━━━━━ EXTRACTED ENTRIES

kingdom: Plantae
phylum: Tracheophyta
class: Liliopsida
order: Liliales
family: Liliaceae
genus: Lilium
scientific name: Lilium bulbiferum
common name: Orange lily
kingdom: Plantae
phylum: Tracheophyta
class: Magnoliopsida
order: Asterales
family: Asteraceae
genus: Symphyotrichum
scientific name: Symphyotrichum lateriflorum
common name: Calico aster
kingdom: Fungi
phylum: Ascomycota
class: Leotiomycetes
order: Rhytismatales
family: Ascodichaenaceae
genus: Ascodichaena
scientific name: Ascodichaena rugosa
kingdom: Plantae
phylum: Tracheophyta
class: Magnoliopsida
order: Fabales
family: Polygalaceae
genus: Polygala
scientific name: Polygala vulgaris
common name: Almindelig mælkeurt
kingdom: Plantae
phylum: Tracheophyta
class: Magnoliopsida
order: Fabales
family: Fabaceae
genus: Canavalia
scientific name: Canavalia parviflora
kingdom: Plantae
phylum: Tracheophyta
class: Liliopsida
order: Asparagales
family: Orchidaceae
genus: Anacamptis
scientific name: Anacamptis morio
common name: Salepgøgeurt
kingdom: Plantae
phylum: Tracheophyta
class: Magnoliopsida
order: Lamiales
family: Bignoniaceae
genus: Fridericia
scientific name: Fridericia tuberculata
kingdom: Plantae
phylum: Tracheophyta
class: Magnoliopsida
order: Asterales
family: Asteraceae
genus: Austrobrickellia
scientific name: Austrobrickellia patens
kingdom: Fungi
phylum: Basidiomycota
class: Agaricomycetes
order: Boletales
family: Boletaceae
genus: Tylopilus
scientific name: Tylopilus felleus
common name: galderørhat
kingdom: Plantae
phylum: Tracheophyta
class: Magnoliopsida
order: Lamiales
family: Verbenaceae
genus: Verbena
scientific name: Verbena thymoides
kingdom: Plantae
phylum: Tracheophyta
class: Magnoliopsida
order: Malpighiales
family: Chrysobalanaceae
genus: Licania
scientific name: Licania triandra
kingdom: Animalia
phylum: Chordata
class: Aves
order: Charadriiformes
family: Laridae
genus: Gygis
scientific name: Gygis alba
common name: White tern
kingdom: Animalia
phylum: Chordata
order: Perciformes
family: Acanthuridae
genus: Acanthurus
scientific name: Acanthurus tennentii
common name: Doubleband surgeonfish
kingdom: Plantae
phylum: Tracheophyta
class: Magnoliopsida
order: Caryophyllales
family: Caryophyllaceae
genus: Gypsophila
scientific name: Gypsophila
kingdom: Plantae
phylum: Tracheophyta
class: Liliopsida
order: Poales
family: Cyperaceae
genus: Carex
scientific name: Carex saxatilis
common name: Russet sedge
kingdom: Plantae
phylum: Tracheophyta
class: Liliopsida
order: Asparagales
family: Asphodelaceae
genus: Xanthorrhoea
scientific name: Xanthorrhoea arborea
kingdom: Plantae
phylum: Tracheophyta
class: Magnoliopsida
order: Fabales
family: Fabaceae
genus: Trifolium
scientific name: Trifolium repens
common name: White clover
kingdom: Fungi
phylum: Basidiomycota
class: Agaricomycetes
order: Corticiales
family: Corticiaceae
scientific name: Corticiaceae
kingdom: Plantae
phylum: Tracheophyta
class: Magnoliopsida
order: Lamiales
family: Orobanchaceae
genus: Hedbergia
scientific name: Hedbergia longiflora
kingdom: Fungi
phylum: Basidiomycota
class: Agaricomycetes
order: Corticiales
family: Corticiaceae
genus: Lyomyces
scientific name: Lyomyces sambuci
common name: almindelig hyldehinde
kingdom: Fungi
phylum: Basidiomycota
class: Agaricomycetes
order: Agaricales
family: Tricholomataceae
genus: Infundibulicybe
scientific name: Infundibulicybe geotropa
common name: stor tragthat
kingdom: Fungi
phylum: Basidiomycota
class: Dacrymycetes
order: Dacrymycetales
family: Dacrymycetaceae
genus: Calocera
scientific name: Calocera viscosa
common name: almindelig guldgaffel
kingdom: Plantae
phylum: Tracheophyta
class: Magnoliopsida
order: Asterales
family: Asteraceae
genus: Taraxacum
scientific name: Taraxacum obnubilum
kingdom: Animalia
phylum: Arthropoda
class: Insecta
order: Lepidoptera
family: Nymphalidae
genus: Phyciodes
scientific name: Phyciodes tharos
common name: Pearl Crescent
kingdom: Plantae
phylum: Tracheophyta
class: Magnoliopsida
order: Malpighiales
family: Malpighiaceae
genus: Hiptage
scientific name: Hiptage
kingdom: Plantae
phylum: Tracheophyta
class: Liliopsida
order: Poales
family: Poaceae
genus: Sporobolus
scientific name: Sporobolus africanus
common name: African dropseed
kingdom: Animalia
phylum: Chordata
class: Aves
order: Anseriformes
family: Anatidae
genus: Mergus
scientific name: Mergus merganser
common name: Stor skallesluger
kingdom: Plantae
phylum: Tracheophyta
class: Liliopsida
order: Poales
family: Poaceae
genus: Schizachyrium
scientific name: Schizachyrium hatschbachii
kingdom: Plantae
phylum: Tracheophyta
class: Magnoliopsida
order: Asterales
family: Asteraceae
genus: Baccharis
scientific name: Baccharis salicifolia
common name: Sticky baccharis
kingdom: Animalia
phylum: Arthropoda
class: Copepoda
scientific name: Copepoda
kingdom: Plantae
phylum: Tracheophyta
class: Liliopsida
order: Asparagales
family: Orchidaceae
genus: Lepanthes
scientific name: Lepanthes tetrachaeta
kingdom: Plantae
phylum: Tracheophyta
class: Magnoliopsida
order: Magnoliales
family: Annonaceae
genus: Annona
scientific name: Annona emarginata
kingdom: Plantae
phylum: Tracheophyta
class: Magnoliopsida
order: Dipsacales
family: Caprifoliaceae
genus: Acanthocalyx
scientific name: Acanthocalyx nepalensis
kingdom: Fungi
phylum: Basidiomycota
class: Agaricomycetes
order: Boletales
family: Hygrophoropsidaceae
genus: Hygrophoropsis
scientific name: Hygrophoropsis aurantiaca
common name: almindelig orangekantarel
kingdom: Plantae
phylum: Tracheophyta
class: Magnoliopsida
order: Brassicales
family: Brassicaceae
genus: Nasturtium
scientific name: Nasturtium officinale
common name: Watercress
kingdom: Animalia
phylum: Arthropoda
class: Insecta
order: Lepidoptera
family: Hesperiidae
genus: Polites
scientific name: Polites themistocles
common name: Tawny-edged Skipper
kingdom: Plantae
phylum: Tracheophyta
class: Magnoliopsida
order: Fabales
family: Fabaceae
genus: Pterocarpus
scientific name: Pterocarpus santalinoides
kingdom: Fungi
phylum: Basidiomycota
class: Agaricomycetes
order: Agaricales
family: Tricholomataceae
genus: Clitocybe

━━━━━━━━━━

• _THE EXERCISE_: Please give the listing from the line holding "genus: Taraxacum" through the line holding "genus: Hiptage", inclusive, with "scientific name" replaced by "Latin name" and everything else unchanged. Return only those lines.

• _COMPLETE ANSWER_:
genus: Taraxacum
Latin name: Taraxacum obnubilum
kingdom: Animalia
phylum: Arthropoda
class: Insecta
order: Lepidoptera
family: Nymphalidae
genus: Phyciodes
Latin name: Phyciodes tharos
common name: Pearl Crescent
kingdom: Plantae
phylum: Tracheophyta
class: Magnoliopsida
order: Malpighiales
family: Malpighiaceae
genus: Hiptage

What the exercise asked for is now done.